ABOUT THIS EXERCISE ->
Rewrite the stretch of the listing from the line containing "running behind schedule." through the line containing "These examples illustrate" as a JSON list of strings, one string per line, with blank lines omitted.

Dataset excerpts
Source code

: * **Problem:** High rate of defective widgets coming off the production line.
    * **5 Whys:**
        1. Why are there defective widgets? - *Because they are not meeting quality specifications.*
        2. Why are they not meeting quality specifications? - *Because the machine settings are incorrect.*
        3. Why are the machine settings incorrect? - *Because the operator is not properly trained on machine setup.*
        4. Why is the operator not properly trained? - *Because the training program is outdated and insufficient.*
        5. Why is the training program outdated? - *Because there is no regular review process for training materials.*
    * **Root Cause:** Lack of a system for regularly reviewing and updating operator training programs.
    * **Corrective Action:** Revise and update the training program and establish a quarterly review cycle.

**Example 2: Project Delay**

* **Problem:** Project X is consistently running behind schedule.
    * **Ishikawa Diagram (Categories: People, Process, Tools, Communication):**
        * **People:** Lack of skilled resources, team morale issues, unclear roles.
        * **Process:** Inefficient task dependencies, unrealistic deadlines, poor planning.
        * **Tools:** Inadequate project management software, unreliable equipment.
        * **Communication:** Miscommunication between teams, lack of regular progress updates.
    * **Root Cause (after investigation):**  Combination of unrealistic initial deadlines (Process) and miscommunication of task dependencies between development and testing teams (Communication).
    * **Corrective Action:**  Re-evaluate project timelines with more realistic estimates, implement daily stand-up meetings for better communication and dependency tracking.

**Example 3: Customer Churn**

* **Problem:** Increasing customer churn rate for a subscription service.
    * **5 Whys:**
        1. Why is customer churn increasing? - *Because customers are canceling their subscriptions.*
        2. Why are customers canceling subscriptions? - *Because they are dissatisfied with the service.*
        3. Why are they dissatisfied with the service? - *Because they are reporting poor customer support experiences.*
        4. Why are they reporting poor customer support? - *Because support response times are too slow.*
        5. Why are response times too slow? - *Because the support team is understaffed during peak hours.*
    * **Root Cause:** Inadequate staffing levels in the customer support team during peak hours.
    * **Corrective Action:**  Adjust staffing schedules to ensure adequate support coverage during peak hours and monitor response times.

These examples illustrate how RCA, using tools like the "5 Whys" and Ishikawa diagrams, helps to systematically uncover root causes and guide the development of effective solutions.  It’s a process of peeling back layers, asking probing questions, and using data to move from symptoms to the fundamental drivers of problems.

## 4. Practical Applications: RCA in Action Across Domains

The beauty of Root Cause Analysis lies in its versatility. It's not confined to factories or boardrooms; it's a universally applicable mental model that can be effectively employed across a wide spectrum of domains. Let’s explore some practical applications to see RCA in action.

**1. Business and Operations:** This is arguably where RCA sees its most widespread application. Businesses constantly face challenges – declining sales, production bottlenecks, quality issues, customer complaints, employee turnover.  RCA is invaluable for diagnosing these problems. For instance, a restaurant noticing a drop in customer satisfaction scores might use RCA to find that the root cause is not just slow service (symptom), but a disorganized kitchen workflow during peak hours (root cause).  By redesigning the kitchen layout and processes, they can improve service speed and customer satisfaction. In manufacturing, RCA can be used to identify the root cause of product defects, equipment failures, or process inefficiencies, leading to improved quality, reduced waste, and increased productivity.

RESPONSE AREA ->
[
  "* **Problem:** Project X is consistently running behind schedule.",
  "    * **Ishikawa Diagram (Categories: People, Process, Tools, Communication):**",
  "        * **People:** Lack of skilled resources, team morale issues, unclear roles.",
  "        * **Process:** Inefficient task dependencies, unrealistic deadlines, poor planning.",
  "        * **Tools:** Inadequate project management software, unreliable equipment.",
  "        * **Communication:** Miscommunication between teams, lack of regular progress updates.",
  "    * **Root Cause (after investigation):**  Combination of unrealistic initial deadlines (Process) and miscommunication of task dependencies between development and testing teams (Communication).",
  "    * **Corrective Action:**  Re-evaluate project timelines with more realistic estimates, implement daily stand-up meetings for better communication and dependency tracking.",
  "**Example 3: Customer Churn**",
  "* **Problem:** Increasing customer churn rate for a subscription service.",
  "    * **5 Whys:**",
  "        1. Why is customer churn increasing? - *Because customers are canceling their subscriptions.*",
  "        2. Why are customers canceling subscriptions? - *Because they are dissatisfied with the service.*",
  "        3. Why are they dissatisfied with the service? - *Because they are reporting poor customer support experiences.*",
  "        4. Why are they reporting poor customer support? - *Because support response times are too slow.*",
  "        5. Why are response times too slow? - *Because the support team is understaffed during peak hours.*",
  "    * **Root Cause:** Inadequate staffing levels in the customer support team during peak hours.",
  "    * **Corrective Action:**  Adjust staffing schedules to ensure adequate support coverage during peak hours and monitor response times.",
  "These examples illustrate how RCA, using tools like the \"5 Whys\" and Ishikawa diagrams, helps to systematically uncover root causes and guide the development of effective solutions.  It’s a process of peeling back layers, asking probing questions, and using data to move from symptoms to the fundamental drivers of problems."
]